I think "epoch-based memory reclamation" (which Linux kernel also uses IIRC) is still a (primitive / limited / contained) form of GC. For those that aren't familiar with it, a quote from the article @pedrocr posted:
> The basic idea is to stash away nodes that have been unlinked from the data structure (the first source of reachability) until they can be safely deleted. Before we can delete a stashed node, we need to know that all threads that were accessing the data structure at the time have finished the operation they were performing.
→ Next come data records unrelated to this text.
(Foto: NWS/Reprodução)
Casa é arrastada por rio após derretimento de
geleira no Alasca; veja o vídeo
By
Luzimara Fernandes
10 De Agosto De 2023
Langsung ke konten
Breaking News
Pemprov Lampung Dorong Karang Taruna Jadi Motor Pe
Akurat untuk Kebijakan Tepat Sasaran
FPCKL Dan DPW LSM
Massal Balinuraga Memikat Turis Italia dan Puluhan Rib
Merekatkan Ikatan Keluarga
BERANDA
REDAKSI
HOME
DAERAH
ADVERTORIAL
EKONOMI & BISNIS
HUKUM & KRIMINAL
So basically, the runtime needs to keep track of allocated objects until it's certain there are no more references to them... sounds like GC (the difference between this and a real GC is that (1) you know there's no cross-references between the nodes, so you don't need to mark&sweep but just need to keep track of the epoch, and (2) the nature of lock-free data structures is such that threads will move to the next epoch fairly soon (unless they infinite-loop)).
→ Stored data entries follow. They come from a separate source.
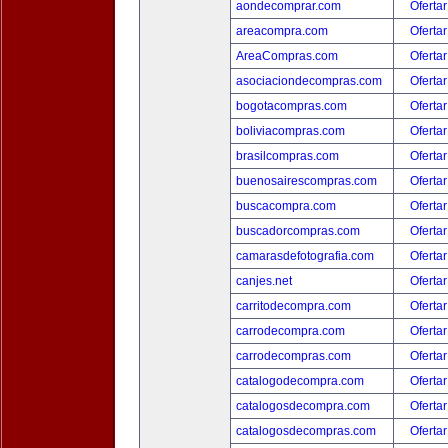
aondecomprar.com
Ofertar
areacompra.com
Ofertar
AreaCompras.com
Ofertar
asociaciondecompras.com
Ofertar
bogotacompras.com
Ofertar
boliviacompras.com
Ofertar
brasilcompras.com
Ofertar
buenosairescompras.com
Ofertar
buscacompra.com
Ofertar
buscadorcompras.com
Ofertar
camarasdefotografia.com
Ofertar
canjes.net
Ofertar
carritodecompra.com
Ofertar
carrodecompra.com
Ofertar
carrodecompras.com
Ofertar
catalogodecompra.com
Ofertar
catalogosdecompra.com
Ofertar
catalogosdecompras.com
Ofertar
> By "conflating" I mean that Rust's memory management technology provides just one kind of multi-threading safety (i.e. "multiple readers/single-writer" model), but to implement other kinds of multi-threading-safe algorithms/data structures, you need to transcend beyond ownership+borrowing.
That's not "conflating" anything. You're just saying that "to do other things you need other stuff". Sure, to implement multi-threading you also need locks and semaphores and atomic variables sometimes. Rust provides all of those. There's nothing specific to GC vs non-GC there.
> So basically, the runtime needs to keep track of allocated objects until it's certain there are no more references to them... sounds like GC
Reference counting is not GC by most definitions. And if you want to define it like that Rust already has it.
> (the difference between this and a real GC is that (1) you know there's no cross-references between the nodes, so you don't need to mark&sweep but just need to keep track of the epoch, and (2) the nature of lock-free data structures is such that threads will move to the next epoch fairly soon (unless they infinite-loop)).
So the difference between this and GC is that it's nothing like GC... If reference counting, RCU, etc are all GC then there's nothing to discuss as it turns out languages like Rust have all the GC you need.
I agree, the model of lock-free data structures is pretty much perfect for reference counting (no cycles, shallow reference tree... just needs to be thread-safe). I wonder then why epoch-based approaches are used, which (sound like they) are more difficult / tricky to implement... I honestly have no idea. The only thing that comes to mind is that they seem to require another atomic primitive (atomic increment, otherwise lock-free data structures only require compare-and-swap), which might not be available on all platforms...
I think "epoch-based memory reclamation" (which Linux kernel also uses IIRC) is still a (primitive / limited / contained) form of GC. For those that aren't familiar with it, a quote from the article @pedrocr posted:
> The basic idea is to stash away nodes that have been unlinked from the data structure (the first source of reachability) until they can be safely deleted. Before we can delete a stashed node, we need to know that all threads that were accessing the data structure at the time have finished the operation they were performing.
So basically, the runtime needs to keep track of allocated objects until it's certain there are no more references to them... sounds like GC (the difference between this and a real GC is that (1) you know there's no cross-references between the nodes, so you don't need to mark&sweep but just need to keep track of the epoch, and (2) the nature of lock-free data structures is such that threads will move to the next epoch fairly soon (unless they infinite-loop)).